Gunshot wounds by their very nature are prone to infection. With a dirty foreign body breaking the skin, it is vital that the wound be cleaned to lessen the risk of infection. With injuries such as those in Gaza, where the wounds are huge, bones are splintered, and difficult treatment means many wounds stay open long after the injury, the risk of infection is drastically higher. Complicating this is what appear to be very high rates of antibiotic resistant infections there. These infections have developed an ability to withstand many common antibiotics used to treat them. This often happens because antibiotics have been overused, whether in the community or in the environment, which is a growing problem worldwide.

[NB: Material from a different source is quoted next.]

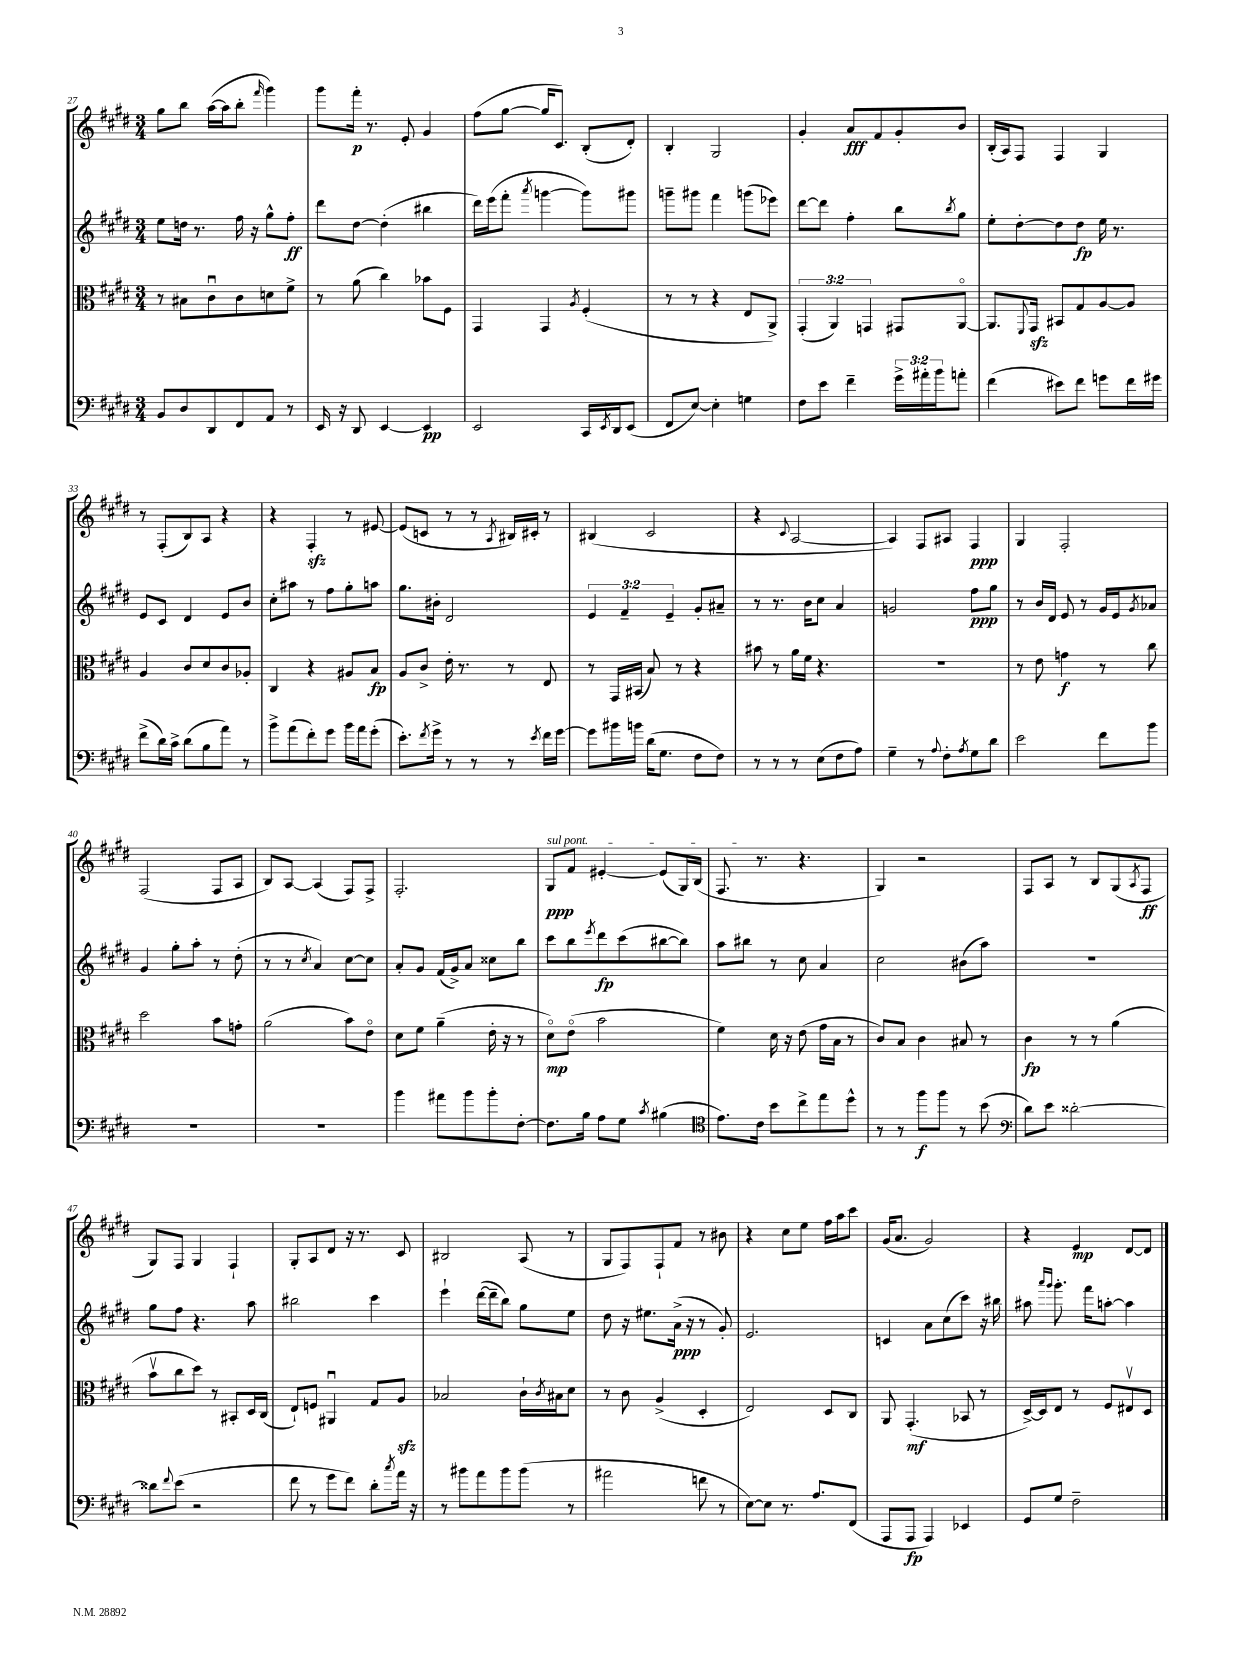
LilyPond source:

A painful experience for isolated patients
While patients in isolation are not confined – they can leave the room if they wear protective gowns – it is only natural that the experience is extremely difficult. “After people hear that they must be in isolation they are shocked – they can even start crying,” says Amal Abed, a social worker. “They don’t understand – they think that infection in the bones means certain amputation.” The psychosocial support team takes the time to sit with the patients, to explain their condition to them, and why it is important they follow the precautions.
They also try to create connections between the different patients in isolation, to keep their mood up. “We have to follow the precautions, but we like to get them out of the room to sing, dance, to do an educational session with them and other patients,” Amal explains. “It’s more interesting when education is not done alone: other people can join in with their comments, start a conversation.”
A laboratory for bones samples
Treating these infections would be tough anywhere in the world, but in Gaza it is even tougher. With a health system reeling from the effects of more than a decade of Israeli blockade, Palestinian political in-fighting and Egyptian restrictions on movement, MSF is working to provide care that is otherwise unavailable. “We have worked with the Ministry of Health to upgrade a laboratory so that it can analyse bone samples, a crucial part of diagnosing correctly these bone infections and knowing which antibiotics will work,” says Aulio, the Medical Team Leader. It is the first laboratory able to analyse bone samples in Gaza: previously, each sample had to be sent to labs in Israel for testing.
“Treating these infections is a massive undertaking,” says Aulio. “We have upgraded this laboratory, opened two hospital wards and are opening another. It places huge demands on us in terms of the specialist staff we need, the drugs we have to supply and the space we need in order to treat these infections. It’s hard but we’re trying our best to offer these people the surgery and treatment they need.”